# START OF PASSAGE PROVIDED

I saw this a while back, really interesting.. may look at going one day too


----------



## Guest

steve25 said:


> Anyone remember where his zoo will be/is?
> Im guessing its open now ready for tv show? Cant wait for wednesdays episode!
> How cute were the babies :flrt: i so want to get a big shed and a dwarf cayman! it is dward cayman that grow to 6ft and dont need a dwa licence aint it?


 
Theres a lot of time and cost that goes in to getting one, the licence depending where you are could be over a grand and thats not inc the vets bill.

Theres also the construction of the final enclsoure to take in to account converting a room or garage that would be suitable for even a dwarf depending on how well you want to do it can be around the 3 grand mark I have worked it out.

Then there is to think what if I do get biten when its a adult hmmmmm.


Im just frustrated its going to be a while till I can get mine lol.


----------



## philipniceguy

fardilis said:


> hiya
> i went on a tour the other day, it's amazing well worth a visit. hes just got 30+ baby nile crocs in they r gorgeous, unfortunatly shaun is currently in cruches after a bite from a large siamese croc (his first bite in ten years).
> 
> crocodiles of the world is no longer a conservation & education center, now that shaun has got a zoo-licence hes offishally the uk's first croc zoo, it allso means he can open more often as hes opening every sunday from now.
> if u can go on a private tour it's much better, it includes feeding, handling, and shaun personally taking u round all the crocs, it's a bargain to, £100 (£75 in kids holidays) for up to 5 people thats £20 (£15 in holidays) each.
> 
> def worth a visit:2thumb: Crocodiles of the World - Dedicated to crocodiles and their conservation


i was there watching with my son when the siamese croc stripped a good chunk of his leg, bless him he handled it well. he was very lucky it didn't go for him again as he was in the corner, made my sons day still goes on about it all the time :lol2: . the crocs so on are well looked after and i loved the setups, gives me ideas for myself. WELL worth a visit if your into the crocs so on:no1:


----------



## fardilis

philipniceguy said:


> i was there watching with my son when the siamese croc stripped a good chunk of his leg, bless him he handled it well. he was very lucky it didn't go for him again as he was in the corner, made my sons day still goes on about it all the time :lol2: . the crocs so on are well looked after and i loved the setups, gives me ideas for myself. WELL worth a visit if your into the crocs so on:no1:


hiya
u where there where u, i love when everyone burst out laughing after he had been bit and said


> IF YOU COULD JUST EXUSE ME FOR A SECOND I NEED TO TAKE CARE OF THIS


shaun is recovering hes still in crutchis and can't do much with his hand but he should be out by next week

ive been there a few times, if your son enjoyed it then he would love a privat tour, u get to handle, feed , and have him take u round everything.

# END OF PASSAGE PROVIDED

TO BE DONE :: For each of the statements (a), (b), and (c), say yes or no to whether it agrees with the forum thread about the crocodile zoo, and quote the thread's deciding words. (a) Outside kids' holidays, a private tour costs £100 for up to 5 people. (b) The zoo is now opening every Saturday. (c) The licence could cost over a grand, with the vets bill included in that figure. The entries have nothing to do with the forum thread.

# START OF STORED DATA

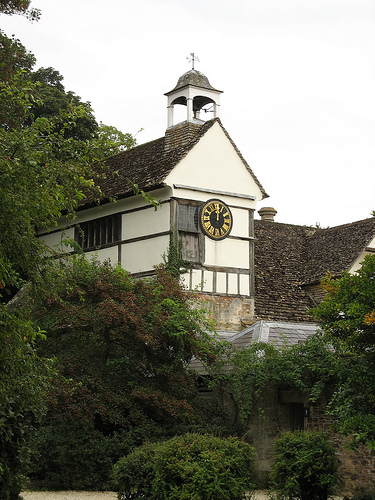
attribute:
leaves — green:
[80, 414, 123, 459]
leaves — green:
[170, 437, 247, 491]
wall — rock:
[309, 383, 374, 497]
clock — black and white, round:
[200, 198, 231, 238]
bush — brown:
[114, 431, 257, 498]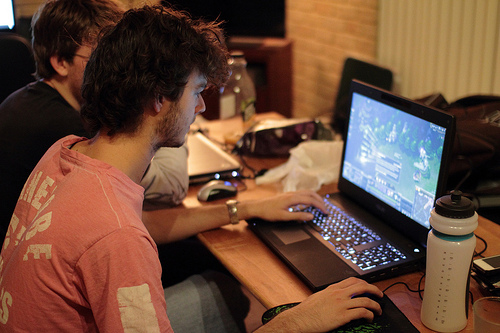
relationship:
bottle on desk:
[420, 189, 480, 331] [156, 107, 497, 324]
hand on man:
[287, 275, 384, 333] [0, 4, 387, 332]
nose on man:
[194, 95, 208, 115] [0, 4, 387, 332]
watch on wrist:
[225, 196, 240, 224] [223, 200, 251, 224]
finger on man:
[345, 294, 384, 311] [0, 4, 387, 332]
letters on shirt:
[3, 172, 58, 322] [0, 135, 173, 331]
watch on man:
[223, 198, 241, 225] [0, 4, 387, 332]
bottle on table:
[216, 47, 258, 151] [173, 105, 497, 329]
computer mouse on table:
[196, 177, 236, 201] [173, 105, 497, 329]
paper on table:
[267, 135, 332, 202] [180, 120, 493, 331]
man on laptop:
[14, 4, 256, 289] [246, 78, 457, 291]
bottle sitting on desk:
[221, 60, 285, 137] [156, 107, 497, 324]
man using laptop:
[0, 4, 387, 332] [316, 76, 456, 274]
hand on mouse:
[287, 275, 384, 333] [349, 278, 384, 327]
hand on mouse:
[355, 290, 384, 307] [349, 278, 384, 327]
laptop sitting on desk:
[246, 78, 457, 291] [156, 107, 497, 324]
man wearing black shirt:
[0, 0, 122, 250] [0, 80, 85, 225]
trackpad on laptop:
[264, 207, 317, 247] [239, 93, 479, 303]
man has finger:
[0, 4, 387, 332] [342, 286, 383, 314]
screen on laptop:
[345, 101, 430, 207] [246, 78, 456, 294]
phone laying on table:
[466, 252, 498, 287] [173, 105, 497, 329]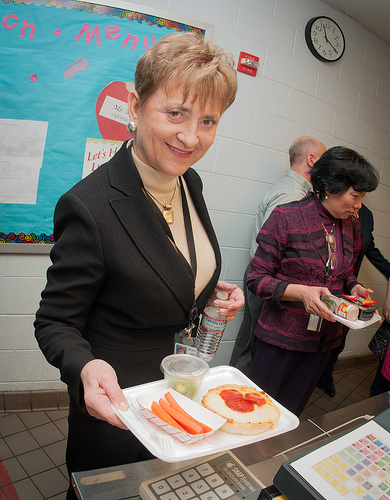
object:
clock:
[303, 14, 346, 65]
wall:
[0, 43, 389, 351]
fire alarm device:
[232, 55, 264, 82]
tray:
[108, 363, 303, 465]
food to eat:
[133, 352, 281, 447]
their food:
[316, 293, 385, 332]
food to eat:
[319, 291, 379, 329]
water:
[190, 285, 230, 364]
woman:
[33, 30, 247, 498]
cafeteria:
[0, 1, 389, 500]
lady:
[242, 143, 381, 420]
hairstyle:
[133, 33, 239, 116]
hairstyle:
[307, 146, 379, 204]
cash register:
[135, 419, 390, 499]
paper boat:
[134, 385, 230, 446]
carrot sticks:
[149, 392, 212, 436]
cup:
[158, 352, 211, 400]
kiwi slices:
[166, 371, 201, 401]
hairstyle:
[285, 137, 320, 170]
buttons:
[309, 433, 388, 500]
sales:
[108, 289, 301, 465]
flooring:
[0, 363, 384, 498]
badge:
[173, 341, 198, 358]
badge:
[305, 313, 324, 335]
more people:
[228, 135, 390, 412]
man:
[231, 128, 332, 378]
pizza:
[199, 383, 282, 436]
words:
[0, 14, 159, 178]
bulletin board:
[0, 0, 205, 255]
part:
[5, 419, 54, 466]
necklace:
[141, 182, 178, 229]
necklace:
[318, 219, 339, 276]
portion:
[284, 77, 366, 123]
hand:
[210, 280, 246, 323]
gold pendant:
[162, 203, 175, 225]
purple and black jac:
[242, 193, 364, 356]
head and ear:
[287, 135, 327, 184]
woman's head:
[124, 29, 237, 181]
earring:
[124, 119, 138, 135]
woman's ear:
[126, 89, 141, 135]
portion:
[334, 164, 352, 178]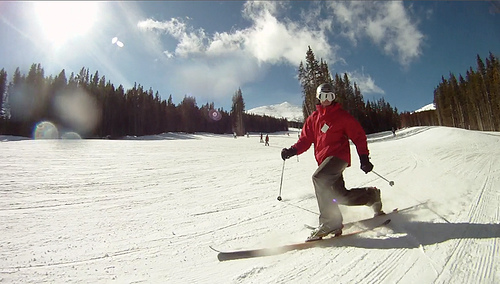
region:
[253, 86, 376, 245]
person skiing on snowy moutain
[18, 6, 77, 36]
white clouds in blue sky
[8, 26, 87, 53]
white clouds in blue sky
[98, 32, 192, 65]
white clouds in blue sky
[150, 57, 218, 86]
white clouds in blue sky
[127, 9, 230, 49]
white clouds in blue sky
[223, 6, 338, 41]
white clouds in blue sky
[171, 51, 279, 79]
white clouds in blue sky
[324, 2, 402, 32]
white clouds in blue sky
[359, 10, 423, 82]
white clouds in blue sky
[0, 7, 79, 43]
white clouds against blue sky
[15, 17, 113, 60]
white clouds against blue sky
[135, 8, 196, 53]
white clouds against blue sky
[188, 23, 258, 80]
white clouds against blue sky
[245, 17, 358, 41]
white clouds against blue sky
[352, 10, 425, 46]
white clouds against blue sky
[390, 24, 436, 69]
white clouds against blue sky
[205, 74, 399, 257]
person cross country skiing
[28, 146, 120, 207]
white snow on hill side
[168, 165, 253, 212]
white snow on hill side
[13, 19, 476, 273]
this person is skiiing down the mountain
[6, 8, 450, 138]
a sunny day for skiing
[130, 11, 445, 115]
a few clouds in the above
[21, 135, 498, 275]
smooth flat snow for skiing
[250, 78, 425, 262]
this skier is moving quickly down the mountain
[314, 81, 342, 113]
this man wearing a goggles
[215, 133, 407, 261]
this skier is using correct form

# END OF STORED DATA
# START OF STORED DATA

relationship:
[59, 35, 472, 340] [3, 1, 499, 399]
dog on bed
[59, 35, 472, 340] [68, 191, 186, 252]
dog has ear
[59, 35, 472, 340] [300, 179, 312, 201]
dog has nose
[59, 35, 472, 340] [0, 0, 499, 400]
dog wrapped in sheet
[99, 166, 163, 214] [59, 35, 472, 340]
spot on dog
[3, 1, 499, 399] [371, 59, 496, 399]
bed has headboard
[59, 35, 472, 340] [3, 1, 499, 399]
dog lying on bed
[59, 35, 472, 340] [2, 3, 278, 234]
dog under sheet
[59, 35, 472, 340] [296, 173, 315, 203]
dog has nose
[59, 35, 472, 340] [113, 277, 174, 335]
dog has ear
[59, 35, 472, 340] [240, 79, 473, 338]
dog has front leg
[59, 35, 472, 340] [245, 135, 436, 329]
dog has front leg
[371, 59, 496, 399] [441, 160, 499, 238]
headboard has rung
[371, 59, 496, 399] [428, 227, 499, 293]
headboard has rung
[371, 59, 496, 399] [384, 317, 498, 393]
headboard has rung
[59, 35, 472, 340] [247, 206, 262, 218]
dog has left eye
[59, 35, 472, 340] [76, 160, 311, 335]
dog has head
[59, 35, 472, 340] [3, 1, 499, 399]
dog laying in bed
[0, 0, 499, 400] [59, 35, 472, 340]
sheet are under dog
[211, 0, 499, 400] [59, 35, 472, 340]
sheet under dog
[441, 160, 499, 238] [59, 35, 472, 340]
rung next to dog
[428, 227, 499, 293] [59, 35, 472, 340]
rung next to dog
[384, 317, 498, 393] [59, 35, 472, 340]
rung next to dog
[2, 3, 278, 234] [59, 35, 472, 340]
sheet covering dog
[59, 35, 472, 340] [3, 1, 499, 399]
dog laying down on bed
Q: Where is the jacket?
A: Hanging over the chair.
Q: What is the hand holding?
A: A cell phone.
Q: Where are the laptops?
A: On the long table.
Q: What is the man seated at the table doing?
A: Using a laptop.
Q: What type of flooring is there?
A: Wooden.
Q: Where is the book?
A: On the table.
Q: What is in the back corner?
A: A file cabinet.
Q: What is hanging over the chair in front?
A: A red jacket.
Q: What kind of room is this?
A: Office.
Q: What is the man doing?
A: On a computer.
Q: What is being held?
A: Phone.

# END OF STORED DATA
# START OF STORED DATA

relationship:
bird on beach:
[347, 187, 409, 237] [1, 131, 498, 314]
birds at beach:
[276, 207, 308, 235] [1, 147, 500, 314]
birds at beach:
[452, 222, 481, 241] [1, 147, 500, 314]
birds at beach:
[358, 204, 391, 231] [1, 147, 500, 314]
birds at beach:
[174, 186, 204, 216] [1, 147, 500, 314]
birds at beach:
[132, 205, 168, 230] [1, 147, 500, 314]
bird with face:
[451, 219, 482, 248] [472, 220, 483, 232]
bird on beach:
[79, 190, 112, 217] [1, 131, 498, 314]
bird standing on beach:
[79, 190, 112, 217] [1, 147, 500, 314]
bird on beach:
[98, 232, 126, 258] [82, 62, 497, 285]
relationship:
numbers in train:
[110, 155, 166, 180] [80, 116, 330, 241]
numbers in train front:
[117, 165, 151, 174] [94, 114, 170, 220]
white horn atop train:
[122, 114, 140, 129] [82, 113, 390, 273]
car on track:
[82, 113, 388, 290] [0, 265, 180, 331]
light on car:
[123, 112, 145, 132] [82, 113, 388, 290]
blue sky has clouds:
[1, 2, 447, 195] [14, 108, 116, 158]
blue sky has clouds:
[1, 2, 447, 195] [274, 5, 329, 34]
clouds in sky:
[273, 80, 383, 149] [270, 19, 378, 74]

# END OF STORED DATA

REPLY TO THE EXERCISE ::
(a) Yes: "£100 (£75 in kids holidays) for up to 5 people"
(b) No: "hes opening every sunday from now"
(c) No: "could be over a grand and thats not inc the vets bill"